Renewable transition accelerates as energy security hedge
The blockade has accelerated the strategic case for energy independence through renewables. Chinese solar exports reached a record 68 gigawatts in March—50% above the previous peak—while global electric vehicle adoption reduced oil consumption by 1.7 million barrels in 2025, according to CNN. Renewables accounted for 85% of new global power capacity in 2025, with solar meeting over a quarter of primary energy demand growth for the first time.
- Oil supply down 10.1 million bbl/day; spare capacity at record low 320,000 bbl/day
- Shipping costs up 40-60%; war-risk insurance premiums surge 200-300%
- Dollar gains 2.5-3% on safe-haven flows; inflation breakevens jump from 2.8% to 3.2%
- Chinese solar exports hit record 68 GW in March amid Energy Security pivot
“I expect one of the responses to this crisis will be an acceleration of renewables,” Birol told CNBC in March. “Not only because they are helping to reduce emissions but also, they are a homegrown domestic energy source.” The IEA chief’s comments reflect a broader strategic reassessment: chokepoint vulnerability is now priced as existential risk rather than tail scenario.
What to watch
The immediate catalyst is progress—or lack thereof—in US-Iran negotiations, with Trump administration officials shuttling between Gulf capitals this week. Any breakthrough would need to address mine clearance, liability frameworks for shipping insurers, and Iranian demands for sanctions relief—technical hurdles that could take weeks even if political will exists. The Federal Reserve’s 29 April decision will signal how seriously policymakers view energy-driven inflation persistence versus treating the shock as transitory.
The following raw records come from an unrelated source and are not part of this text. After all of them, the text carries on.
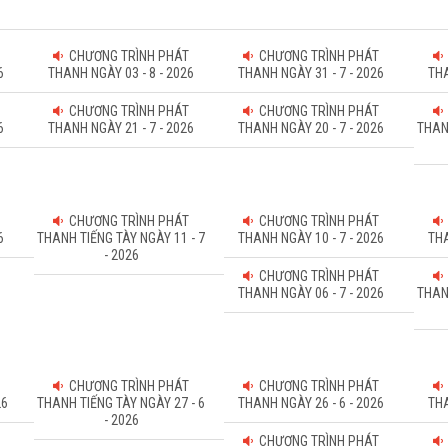
CHƯƠNG TRÌNH PHÁT
CHƯƠNG TRÌNH PHÁT
6
THANH NGÀY 03 - 8 - 2026
THANH NGÀY 31 - 7 - 2026
THA
CHƯƠNG TRÌNH PHÁT
CHƯƠNG TRÌNH PHÁT
6
THANH NGÀY 21 - 7 - 2026
THANH NGÀY 20 - 7 - 2026
THAN
CHƯƠNG TRÌNH PHÁT
CHƯƠNG TRÌNH PHÁT
6
THANH TIẾNG TÀY NGÀY 11 - 7
THANH NGÀY 10 - 7 - 2026
THA
- 2026
CHƯƠNG TRÌNH PHÁT
THANH NGÀY 06 - 7 - 2026
THAN
CHƯƠNG TRÌNH PHÁT
CHƯƠNG TRÌNH PHÁT
26
THANH TIẾNG TÀY NGÀY 27 - 6
THANH NGÀY 26 - 6 - 2026
THA
- 2026
CHƯƠNG TRÌNH PHÁT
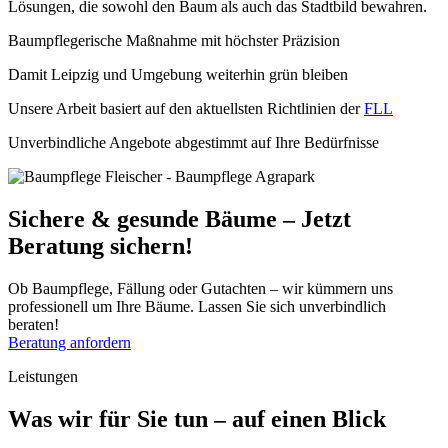
Lösungen, die sowohl den Baum als auch das Stadtbild bewahren.
Baumpflegerische Maßnahme mit höchster Präzision
Damit Leipzig und Umgebung weiterhin grün bleiben
Unsere Arbeit basiert auf den aktuellsten Richtlinien der
FLL
Unverbindliche Angebote abgestimmt auf Ihre Bedürfnisse
Sichere & gesunde Bäume – Jetzt
Beratung sichern!
Ob Baumpflege, Fällung oder Gutachten – wir kümmern uns
professionell um Ihre Bäume. Lassen Sie sich unverbindlich
beraten!
Beratung anfordern
Leistungen
Was wir für Sie tun – auf einen Blick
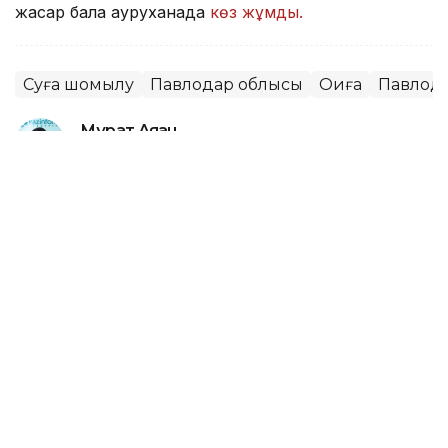
жасар бала ауруханада
көз жұмды.
Суға шомылу
Павлодар облысы
Оқиға
Павлод
Мұрат Аяған
Авторлар
13:52, 07 Тамыз 2026
Фельдшер Ұлдана Мырзуанның
күйеуі жәбірленуші мәртебесінен
бас тартпайтынын айтты
АСТАНА. KAZINFORM – 2025 жылғы қарашада
қызметтік міндетін атқару кезінде қаза тапқан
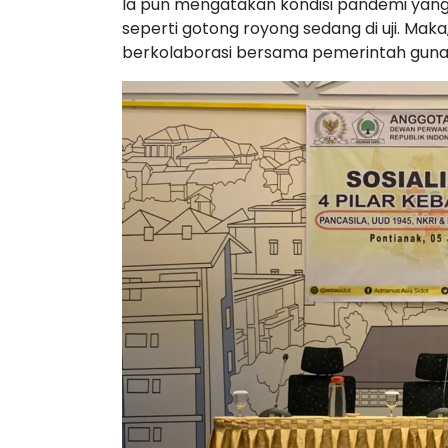
Ia pun mengatakan kondisi pandemi yang
seperti gotong royong sedang di uji. Ma
berkolaborasi bersama pemerintah gun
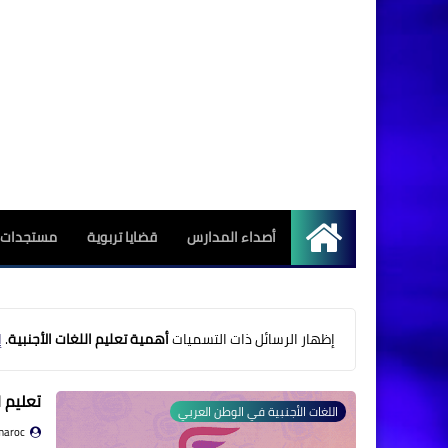
أصداء المدارس
قضايا تربوية
مستجدات ا
الرئيسية
‏إظهار الرسائل ذات التسميات
أهمية تعليم اللغات الأجنبية
.
إ
تعليم ا
اللغات الأجنبية في الوطن العربي
maroc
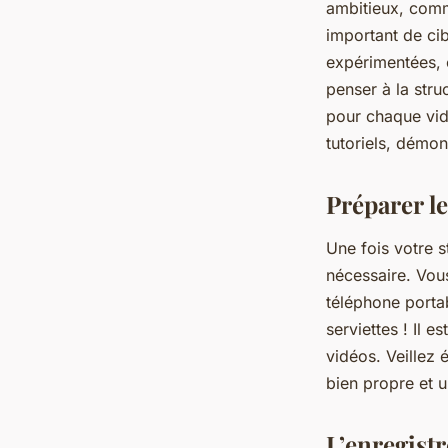
ambitieux, comme
important de cib
expérimentées, o
penser à la stru
pour chaque vidé
tutoriels, démon
Préparer le
Une fois votre s
nécessaire. Vou
téléphone portab
serviettes ! Il 
vidéos. Veillez 
bien propre et u
L’enregist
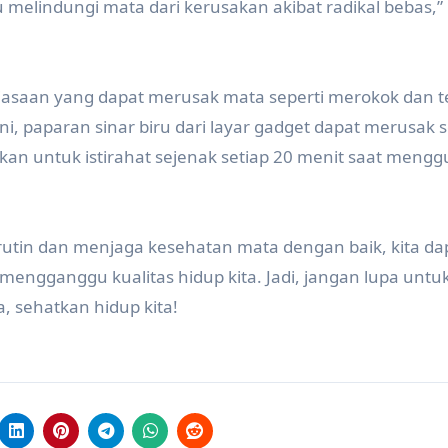
melindungi mata dari kerusakan akibat radikal bebas,”
biasaan yang dapat merusak mata seperti merokok dan t
, paparan sinar biru dari layar gadget dapat merusak se
nkan untuk istirahat sejenak setiap 20 menit saat meng
tin dan menjaga kesehatan mata dengan baik, kita da
ngganggu kualitas hidup kita. Jadi, jangan lupa untuk
, sehatkan hidup kita!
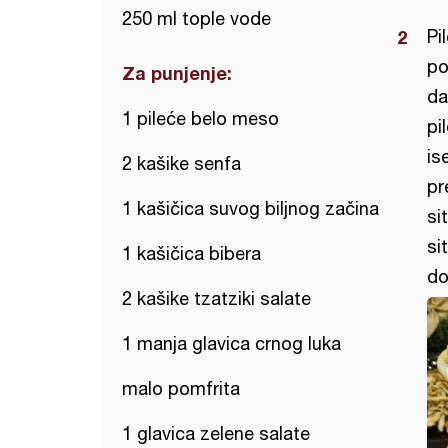
250 ml tople vode
Pi
po
Za punjenje:
da
1 pileće belo meso
pi
is
2 kašike senfa
pr
1 kašičica suvog biljnog začina
si
si
1 kašičica bibera
do
2 kašike tzatziki salate
1 manja glavica crnog luka
malo pomfrita
1 glavica zelene salate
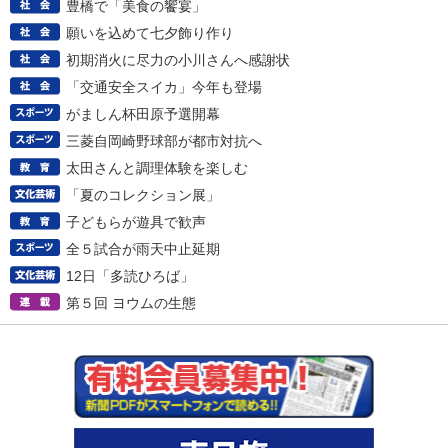
豊橋で「美食の饗宴」
願いを込めて七夕飾り作り
初期消火に尽力の小川さんへ感謝状
「交通安全スイカ」今年も登場
がましん杯田原予選開幕
三菱自岡崎野球部が都市対抗へ
太田さんと調理体験を楽しむ
「夏のコレクション展」
子どもらが遊具で歓声
全５試合が雨天中止延期
12日「多読ひろば」
第５回 ヨウムの生態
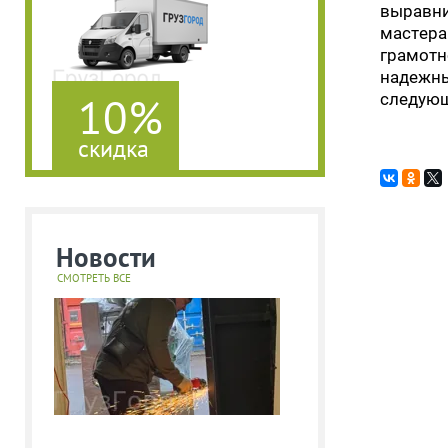
выравни
мастера
грамотн
надежны
10%
следую
скидка
Новости
СМОТРЕТЬ ВСЕ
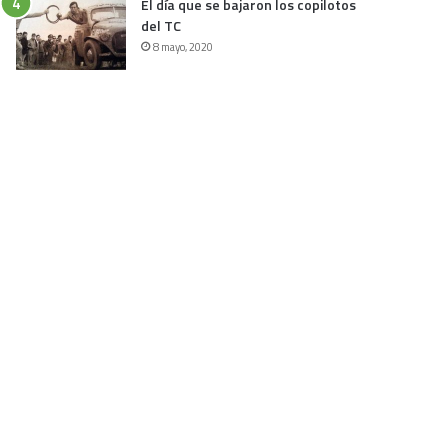
El día que se bajaron los copilotos
del TC
8 mayo, 2020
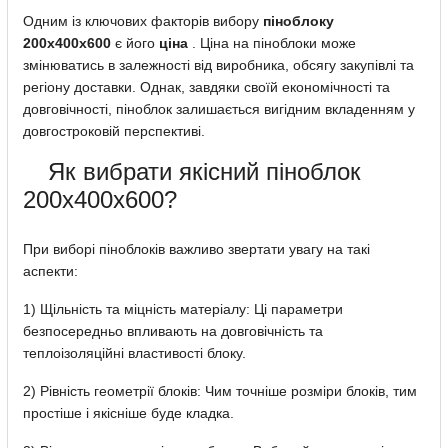
Одним із ключових факторів вибору
піноблоку
200х400х600
є його
ціна
. Ціна на піноблоки може
змінюватись в залежності від виробника, обсягу закупівлі та
регіону доставки. Однак, завдяки своїй економічності та
довговічності, піноблок залишається вигідним вкладенням у
довгостроковій перспективі.
Як вибрати якісний піноблок
200х400х600?
При виборі піноблоків важливо звертати увагу на такі
аспекти:
1) Щільність та міцність матеріалу: Ці параметри
безпосередньо впливають на довговічність та
теплоізоляційні властивості блоку.
2) Рівність геометрії блоків: Чим точніше розміри блоків, тим
простіше і якісніше буде кладка.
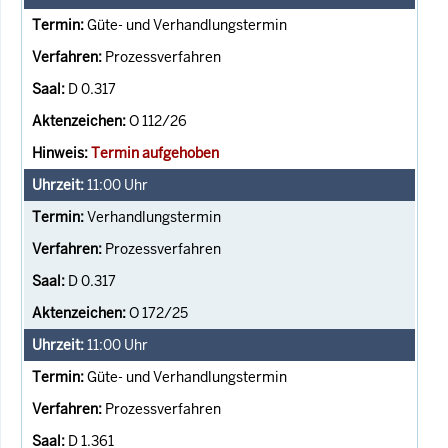
Güte- und Verhandlungstermin
Prozessverfahren
D 0.317
O 112/26
Termin aufgehoben
11:00
Uhr
Verhandlungstermin
Prozessverfahren
D 0.317
O 172/25
11:00
Uhr
Güte- und Verhandlungstermin
Prozessverfahren
D 1.361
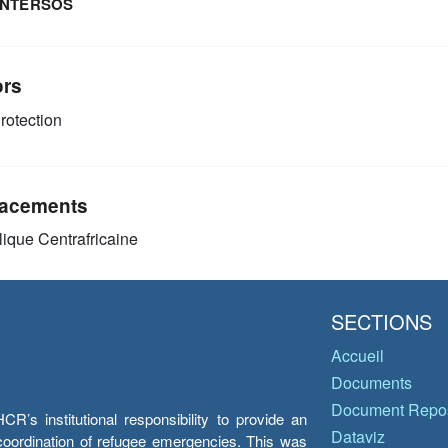
INTERSOS
ors
rotection
acements
ique Centrafricaine
SECTIONS
Accueil
Documents
Document Repos
’s institutional responsibility to provide an
Dataviz
e coordination of refugee emergencies. This was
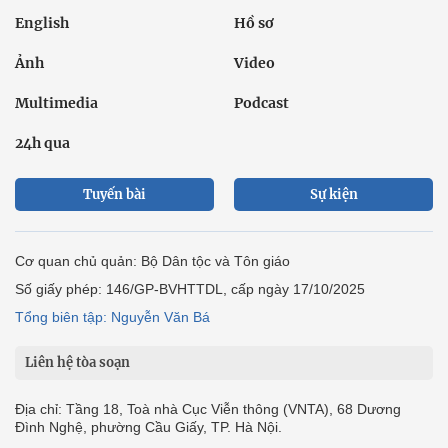
English
Hồ sơ
Ảnh
Video
Multimedia
Podcast
24h qua
Tuyến bài
Sự kiện
Cơ quan chủ quản: Bộ Dân tộc và Tôn giáo
Số giấy phép: 146/GP-BVHTTDL, cấp ngày 17/10/2025
Tổng biên tập: Nguyễn Văn Bá
Liên hệ tòa soạn
Địa chỉ: Tầng 18, Toà nhà Cục Viễn thông (VNTA), 68 Dương
Đình Nghệ, phường Cầu Giấy, TP. Hà Nội.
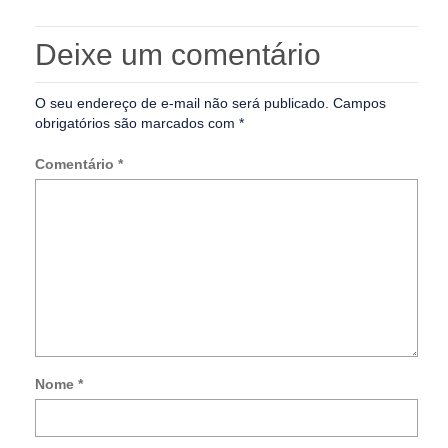
Deixe um comentário
O seu endereço de e-mail não será publicado.
Campos
obrigatórios são marcados com
*
Comentário
*
Nome
*
Not
me
so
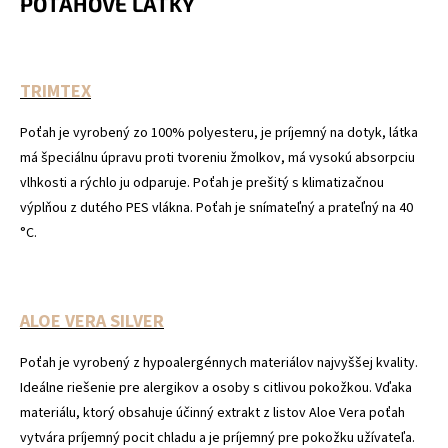
POŤAHOVÉ LÁTKY
TRIMTEX
Poťah je vyrobený zo 100% polyesteru, je príjemný na dotyk, látka
má špeciálnu úpravu proti tvoreniu žmolkov, má vysokú absorpciu
vlhkosti a rýchlo ju odparuje. Poťah je prešitý s klimatizačnou
výplňou z dutého PES vlákna. Poťah je snímateľný a prateľný na 40
°C.
ALOE VERA SILVER
Poťah je vyrobený z hypoalergénnych materiálov najvyššej kvality.
Ideálne riešenie pre alergikov a osoby s citlivou pokožkou. Vďaka
materiálu, ktorý obsahuje účinný extrakt z listov Aloe Vera poťah
vytvára príjemný pocit chladu a je príjemný pre pokožku užívateľa.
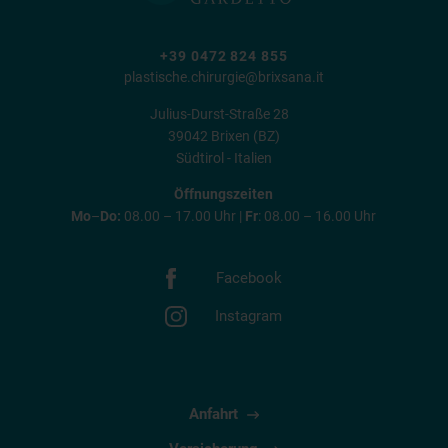
+39 0472 824 855
plastische.chirurgie@brixsana.it
Julius-Durst-Straße 28
39042 Brixen (BZ)
Südtirol - Italien
Öffnungszeiten
Mo
–
Do:
08.00 – 17.00 Uhr |
Fr
: 08.00 – 16.00 Uhr
Facebook
Instagram
Anfahrt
Medium-term, watch for cracks in OPEC+ cohesion as Gulf producers outside the blockade zone capture windfall profits while bearing none of the supply curtailment. Saudi Arabia and the UAE have alternative export routes via the Red Sea, creating incentives to maximise output at current prices. If the blockade extends past June, when strategic reserve buffers thin, expect renewed price spikes and potential demand destruction in price-sensitive Asian economies. The cleanest leading indicator: daily ship counts through the strait, currently stuck at single digits with no recovery trend visible.